Melbourne Ironman, Sunday the 24th March 2013, was the culmination of a lot of persistence and hard work which saw me line up with 2200 other athletes to test themselves against one of the toughest tests you can put your body through. A 3.8km swim, 180km cycle then a 42km run.
The day started with a less than ideal wind churning water so much so, that the already modified swim course was cut down to a 1.5km swim. At first I felt a bit ripped off, as it was not going to be the traditional 3.8km swim. But after having swam the 1.5km swim being kicked, punched, landed on top of and generally beat up (more so than usual) for the whole thing I had second thoughts. It was as tough a swim, in some of the worst conditions I think I have ever swam in. After getting out of the water about 100m down the beach made my way back to transition for a reasonably quick change over onto the bike.
It was a precession for the first 20km’s, with lots of bike together. It made me nervous. The inevitable happen – some guy next to me crossed his front wheel with the guys in front’s back wheel, It didn’t end well for him. Luckily I managed to avoid the incident and so did quite a few people behind. I managed to settle into a steady effort on the way out of Frankston as the crowd slowly thinned. There were still lots people blatantly drafting, although I saw quite a few of them serving time in the penalty box. The two lap 45km out and back course was really good. The road surface was fantastic, it was just a slog into a fairly strong head / cross wind. The bit they don’t tell you about in the brochure, is that it is mostly uphill from Frankston to the turnaround at Ringwood. Except for the bit where you plunge down into the tunnel. Ok, so I hit the turn around and start hooking back to town with the wind now behind me going downhill. I ran out of gears a few of times clocking around 60km/hr in places. Going back into town the turnaround was packed with supporters cheering, it was awesome! All I could think about at that stage was, “I’m back”. Back out into the second lap the wind had either picked up or I was starting to fatigue (I like to think the wind had actually picked up a bit). This made it a tough slog back out to Ringwood. Surprisingly the disk on the back was good in the wind, it was the front that I struggled with all day in the cross wind. The 808 front was definitely not the best wheel for the conditions. My nutrition plan went well on the bike and I felt pretty good getting off the bike for the run.
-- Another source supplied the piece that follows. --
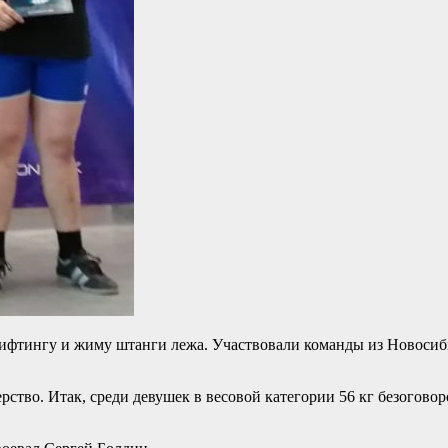
фтингу и жиму штанги лежа. Участвовали команды из Новосибир
рство. Итак, среди девушек в весовой категории 56 кг безогов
Being only the second time I have run a marathon. I was feeling pretty good when I headed out compared to the last one. I had a plan to just sit on a steady pace for the first 20 km’s then try to hold
for the remainder. Plans are always subject to change and change it did, when I just couldn’t hold my pace after 10km’s. There was a brief moment between 30km & 32km’s where I felt like I had come good and was able to run at my goal pace. This was short lived with 10km left to survive my second Ironman race. The support was awesome along the run which kept me going through last 10km.
For those of you that are into figures here they are 1.5km swim 26:10, t1 3:03, 180km bike 5:05:54, t2 4:13, 42km run 4:29:10. Finish time 10:08:33
A huge thanks to a few people: firstly my family for help me get through another Ironman. Secondly Alex Price, for his advice and direction – basically putting the box of parts back together and doing such a great job of preparing me for this race. To the rest of the AP10 team for their support! It is the great training environment that has led to this result, thanks heaps team! And finally, to the Illawarra supporters that made the trip down you were definitely the loudest supporters out there, thanks for your support.
See you all in Melbourne for the 2014 Ironman and we’ll do it all again.